Findings
Houston, Texas
Volume 5, Issue 8
September 2007
A Matter of Health

Seeing your patients – use both eyes and your heart

By Ruth SoRelle, M.P.H.

Just when you think you've got it figured out, someone like Alan Blum, M.D., comes along.

You remember Blum, don't you? He's the anti-smoking advocate who picketed a Bill of Rights exhibit sponsored by Phillip Morris and protested a Virginia Slims tennis tournament in Houston. He was on the faculty at Baylor College of Medicine for many years. He's gone from Houston now and directs the Center for the Study of Tobacco & Society in the College of Community Health Sciences at the University of Alabama at Tuscaloosa. He remains a foe of big tobacco. And even more, he's an advocate for his patients.

See your patients

In an era of high technology, Blum pushes students to really "see" their patients. That he does it with creativity and humor is just another facet of a fascinating physician who has devoted his career to advocating good health.

A sketch of a patient by Dr. Blum
Image courtesy of Alan Blum, M.D.

Early in his career, he began sketching his patients – little doodles on notepads and lined paper that he used to take notes while he talked with them.
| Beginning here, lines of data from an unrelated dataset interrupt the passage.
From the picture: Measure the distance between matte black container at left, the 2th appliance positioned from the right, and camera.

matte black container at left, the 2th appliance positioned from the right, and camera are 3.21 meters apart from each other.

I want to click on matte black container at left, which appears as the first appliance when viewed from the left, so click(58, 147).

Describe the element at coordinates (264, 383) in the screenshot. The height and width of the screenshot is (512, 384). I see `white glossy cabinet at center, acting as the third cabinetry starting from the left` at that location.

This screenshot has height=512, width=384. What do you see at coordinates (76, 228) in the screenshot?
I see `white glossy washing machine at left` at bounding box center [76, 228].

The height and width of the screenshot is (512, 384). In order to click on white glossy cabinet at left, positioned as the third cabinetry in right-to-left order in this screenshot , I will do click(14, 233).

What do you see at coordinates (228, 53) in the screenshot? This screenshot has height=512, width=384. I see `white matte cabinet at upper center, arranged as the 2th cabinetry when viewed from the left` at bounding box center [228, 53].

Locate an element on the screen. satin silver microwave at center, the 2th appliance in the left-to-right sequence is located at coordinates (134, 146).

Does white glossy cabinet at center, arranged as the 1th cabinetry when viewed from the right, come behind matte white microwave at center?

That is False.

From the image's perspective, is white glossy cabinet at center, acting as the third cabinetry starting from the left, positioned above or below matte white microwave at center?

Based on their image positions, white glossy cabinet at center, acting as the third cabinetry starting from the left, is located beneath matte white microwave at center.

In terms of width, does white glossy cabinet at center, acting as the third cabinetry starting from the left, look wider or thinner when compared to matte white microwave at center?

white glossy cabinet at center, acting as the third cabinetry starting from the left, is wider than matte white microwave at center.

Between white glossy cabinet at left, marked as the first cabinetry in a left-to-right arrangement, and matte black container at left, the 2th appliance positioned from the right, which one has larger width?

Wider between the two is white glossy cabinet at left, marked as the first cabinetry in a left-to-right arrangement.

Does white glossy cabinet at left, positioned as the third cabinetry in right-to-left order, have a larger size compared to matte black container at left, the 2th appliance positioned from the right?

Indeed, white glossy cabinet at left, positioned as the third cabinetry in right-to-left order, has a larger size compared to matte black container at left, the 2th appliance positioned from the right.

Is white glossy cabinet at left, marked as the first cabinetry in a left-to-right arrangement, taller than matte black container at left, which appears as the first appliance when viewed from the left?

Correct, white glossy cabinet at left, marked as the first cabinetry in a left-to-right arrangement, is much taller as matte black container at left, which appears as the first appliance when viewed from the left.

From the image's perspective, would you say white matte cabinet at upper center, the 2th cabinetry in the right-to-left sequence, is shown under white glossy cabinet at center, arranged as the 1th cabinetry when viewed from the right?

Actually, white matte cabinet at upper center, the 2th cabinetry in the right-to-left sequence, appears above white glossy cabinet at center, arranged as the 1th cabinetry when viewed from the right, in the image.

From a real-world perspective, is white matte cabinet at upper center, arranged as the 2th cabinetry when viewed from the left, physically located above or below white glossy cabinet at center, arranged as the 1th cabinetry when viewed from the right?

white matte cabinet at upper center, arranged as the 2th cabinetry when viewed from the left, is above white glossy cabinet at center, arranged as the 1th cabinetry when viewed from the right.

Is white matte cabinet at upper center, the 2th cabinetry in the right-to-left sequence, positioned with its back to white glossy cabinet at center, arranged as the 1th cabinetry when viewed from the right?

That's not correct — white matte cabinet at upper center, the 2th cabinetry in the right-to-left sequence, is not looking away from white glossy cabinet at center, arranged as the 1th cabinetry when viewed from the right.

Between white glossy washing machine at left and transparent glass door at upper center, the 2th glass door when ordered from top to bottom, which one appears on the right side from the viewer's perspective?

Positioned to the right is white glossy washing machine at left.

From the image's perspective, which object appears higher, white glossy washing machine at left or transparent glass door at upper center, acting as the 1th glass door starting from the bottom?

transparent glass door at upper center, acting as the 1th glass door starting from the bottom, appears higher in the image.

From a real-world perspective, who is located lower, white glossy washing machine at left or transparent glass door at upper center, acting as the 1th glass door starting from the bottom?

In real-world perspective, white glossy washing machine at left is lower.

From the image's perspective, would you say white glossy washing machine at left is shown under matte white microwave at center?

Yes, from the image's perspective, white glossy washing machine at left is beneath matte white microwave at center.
The squiggles on paper that encapsulate the outward persona of those people prompt an inner voice that echoes in Blum's mind their stories.

"These sketches bring back the essence of the encounter," he said. The sketches remind him that the patient is more than a collection of symptoms. He or she is a person who lives in a community, exists within a family and is replete with the scars of what has gone before in his or her life.

"I think medical students and doctors should be rewarded for understanding patients," he told medical students and doctors during his presentation at one of the Compassion and the Art of Medicine lectures that enliven the end of summer and the beginning of fall at Baylor College of Medicine.

Understanding who they are

"Often, we doctors visit people in the hospital at our convenience," he said. "I hope you find a moment to go in and see the patient." Sit down and talk with them, he said.

Understanding how patients feel about their illnesses and treatment is a critical part of the puzzle of medicine. "Remember," he said, "there's a patient in all of us, waiting to get out."

Blum learned the importance of listening to patients at his father's knee. His father was also a doctor. His medical office was in their family home, and Blum recalls that his father was popular with patients because he was down-to-earth. "He never lost sight of the patient's world."

Another sketch by Dr. Blum of a patient
Image courtesy of Alan Blum, M.D.

Where and how do patients live

Early in Blum's career, he made a house call to a patient whose blood pressure he could never control. "I asked to be excused, and went to the bathroom. I went to the medicine cabinet." Lined up in chronological order were all the pill bottles he had prescribed for his patient. None had been opened. High blood pressure mystery solved.

Blum's sketches flashed on the screen as he described the patients. He remember their ages, their children, their joys and, most important perhaps, their sorrows. In those doodles, you could see that he liked them – the mild, the boisterous, the cantankerous. Each had a story, and Blum had taken the time to solicit that tale.

It enriched their lives. It enriched his. And if his message got across to the students in the office, perhaps it could enrich the lives of many more as the art of personal medicine gets spread around.